━━━ Material to process ━━━

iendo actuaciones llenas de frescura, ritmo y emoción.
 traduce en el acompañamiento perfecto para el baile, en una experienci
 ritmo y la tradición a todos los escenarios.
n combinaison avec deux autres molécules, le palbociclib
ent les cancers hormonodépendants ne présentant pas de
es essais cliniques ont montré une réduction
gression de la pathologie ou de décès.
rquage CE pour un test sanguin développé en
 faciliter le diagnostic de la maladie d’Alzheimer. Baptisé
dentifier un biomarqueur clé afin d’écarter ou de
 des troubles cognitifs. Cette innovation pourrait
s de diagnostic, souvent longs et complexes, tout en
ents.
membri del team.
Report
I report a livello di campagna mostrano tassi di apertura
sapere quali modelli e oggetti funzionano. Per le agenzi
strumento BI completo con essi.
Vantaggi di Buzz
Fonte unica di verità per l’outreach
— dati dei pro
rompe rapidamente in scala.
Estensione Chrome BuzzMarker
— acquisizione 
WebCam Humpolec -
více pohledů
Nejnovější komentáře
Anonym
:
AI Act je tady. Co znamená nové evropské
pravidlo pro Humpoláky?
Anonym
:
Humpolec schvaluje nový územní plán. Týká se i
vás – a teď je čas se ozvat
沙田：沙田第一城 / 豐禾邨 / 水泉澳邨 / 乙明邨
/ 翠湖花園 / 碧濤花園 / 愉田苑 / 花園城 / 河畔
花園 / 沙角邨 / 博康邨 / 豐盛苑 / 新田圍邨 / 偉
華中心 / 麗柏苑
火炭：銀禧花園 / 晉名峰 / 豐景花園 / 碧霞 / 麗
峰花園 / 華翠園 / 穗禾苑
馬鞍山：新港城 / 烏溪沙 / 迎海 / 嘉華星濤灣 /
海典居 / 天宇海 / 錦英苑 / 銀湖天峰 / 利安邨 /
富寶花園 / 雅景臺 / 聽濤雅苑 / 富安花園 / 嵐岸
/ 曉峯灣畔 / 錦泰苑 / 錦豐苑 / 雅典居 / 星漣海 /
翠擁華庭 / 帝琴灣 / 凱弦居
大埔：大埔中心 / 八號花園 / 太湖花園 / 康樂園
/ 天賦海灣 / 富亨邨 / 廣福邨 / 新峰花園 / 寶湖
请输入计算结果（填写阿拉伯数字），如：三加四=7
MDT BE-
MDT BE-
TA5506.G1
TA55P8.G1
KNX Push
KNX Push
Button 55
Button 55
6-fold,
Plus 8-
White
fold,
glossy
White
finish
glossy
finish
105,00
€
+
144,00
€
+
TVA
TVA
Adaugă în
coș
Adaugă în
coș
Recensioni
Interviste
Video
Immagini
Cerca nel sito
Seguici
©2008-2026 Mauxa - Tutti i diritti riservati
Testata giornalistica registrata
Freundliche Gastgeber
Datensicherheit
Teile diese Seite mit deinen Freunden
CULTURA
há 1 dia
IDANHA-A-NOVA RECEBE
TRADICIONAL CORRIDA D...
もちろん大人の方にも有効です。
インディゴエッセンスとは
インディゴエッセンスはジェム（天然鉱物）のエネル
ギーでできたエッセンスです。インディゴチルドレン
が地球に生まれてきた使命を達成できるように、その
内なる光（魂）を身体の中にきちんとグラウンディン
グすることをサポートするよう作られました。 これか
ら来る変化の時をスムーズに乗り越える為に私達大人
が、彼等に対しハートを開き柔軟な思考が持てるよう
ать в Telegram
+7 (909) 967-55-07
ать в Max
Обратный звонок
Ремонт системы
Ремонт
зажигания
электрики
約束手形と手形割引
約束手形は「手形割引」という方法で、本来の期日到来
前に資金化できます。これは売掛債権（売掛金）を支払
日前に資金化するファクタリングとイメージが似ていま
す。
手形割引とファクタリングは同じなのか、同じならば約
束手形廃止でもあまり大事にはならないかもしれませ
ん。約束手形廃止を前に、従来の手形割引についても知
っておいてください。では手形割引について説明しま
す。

━━━

▸ **Task item**
After locating the line that contains "が、彼等に対しハートを開き柔軟な思考が持てるよう", output it and the remaining lines of the material above, exactly as they read.

▸ **Response**
が、彼等に対しハートを開き柔軟な思考が持てるよう
ать в Telegram
+7 (909) 967-55-07
ать в Max
Обратный звонок
Ремонт системы
Ремонт
зажигания
электрики
約束手形と手形割引
約束手形は「手形割引」という方法で、本来の期日到来
前に資金化できます。これは売掛債権（売掛金）を支払
日前に資金化するファクタリングとイメージが似ていま
す。
手形割引とファクタリングは同じなのか、同じならば約
束手形廃止でもあまり大事にはならないかもしれませ
ん。約束手形廃止を前に、従来の手形割引についても知
っておいてください。では手形割引について説明しま
す。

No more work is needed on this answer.